▶ [DATA]:

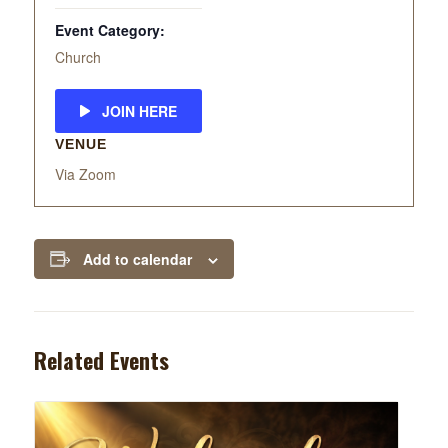
Event Category:
Church
JOIN HERE
VENUE
Via Zoom
Add to calendar
Related Events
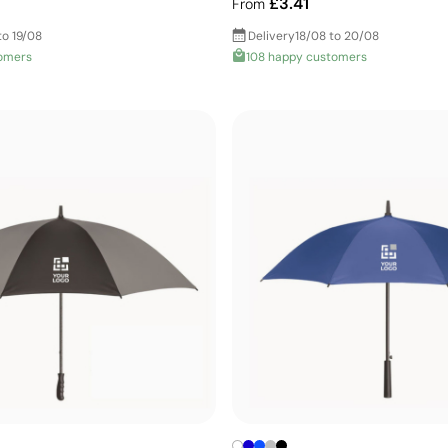
£3.41
From
to 19/08
Delivery
18/08 to 20/08
omers
108 happy customers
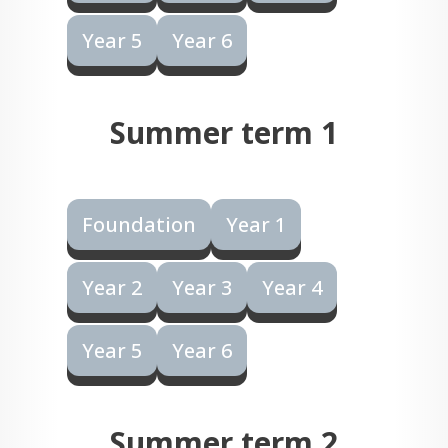
Year 5
Year 6
Summer term 1
Foundation
Year 1
Year 2
Year 3
Year 4
Year 5
Year 6
Summer term 2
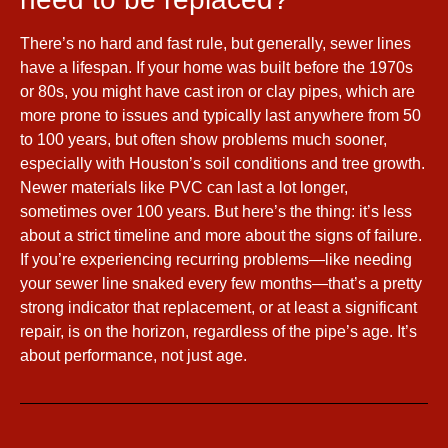
There’s no hard and fast rule, but generally, sewer lines
have a lifespan. If your home was built before the 1970s
or 80s, you might have cast iron or clay pipes, which are
more prone to issues and typically last anywhere from 50
to 100 years, but often show problems much sooner,
especially with Houston’s soil conditions and tree growth.
Newer materials like PVC can last a lot longer,
sometimes over 100 years. But here’s the thing: it’s less
about a strict timeline and more about the signs of failure.
If you’re experiencing recurring problems—like needing
your sewer line snaked every few months—that’s a pretty
strong indicator that replacement, or at least a significant
repair, is on the horizon, regardless of the pipe’s age. It’s
about performance, not just age.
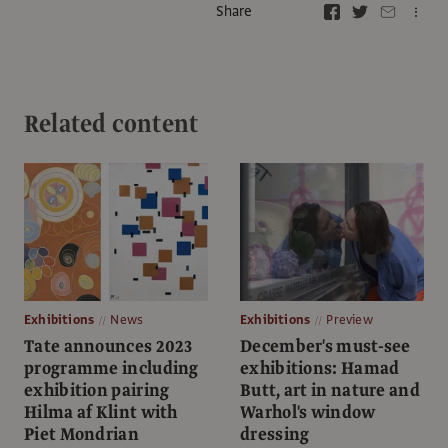
Share
Related content
Exhibitions
News
Exhibitions
Preview
Tate announces 2023
December's must-see
programme including
exhibitions: Hamad
exhibition pairing
Butt, art in nature and
Hilma af Klint with
Warhol's window
Piet Mondrian
dressing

▶ [WORK TO COMPLETE]:
Stop after the line containing "Warhol's window": copy the records exactly from the first line up to there, leaving pictures out.

▶ [WORKED SOLUTION]:
Event Category:
Church
JOIN HERE
VENUE
Via Zoom
Add to calendar
Related Events
£3.41
From
to 19/08
Delivery
18/08 to 20/08
omers
108 happy customers
Year 5
Year 6
Summer term 1
Foundation
Year 1
Year 2
Year 3
Year 4
Year 5
Year 6
Summer term 2
There’s no hard and fast rule, but generally, sewer lines
have a lifespan. If your home was built before the 1970s
or 80s, you might have cast iron or clay pipes, which are
more prone to issues and typically last anywhere from 50
to 100 years, but often show problems much sooner,
especially with Houston’s soil conditions and tree growth.
Newer materials like PVC can last a lot longer,
sometimes over 100 years. But here’s the thing: it’s less
about a strict timeline and more about the signs of failure.
If you’re experiencing recurring problems—like needing
your sewer line snaked every few months—that’s a pretty
strong indicator that replacement, or at least a significant
repair, is on the horizon, regardless of the pipe’s age. It’s
about performance, not just age.
Share
Related content
Exhibitions
News
Exhibitions
Preview
Tate announces 2023
December's must-see
programme including
exhibitions: Hamad
exhibition pairing
Butt, art in nature and
Hilma af Klint with
Warhol's window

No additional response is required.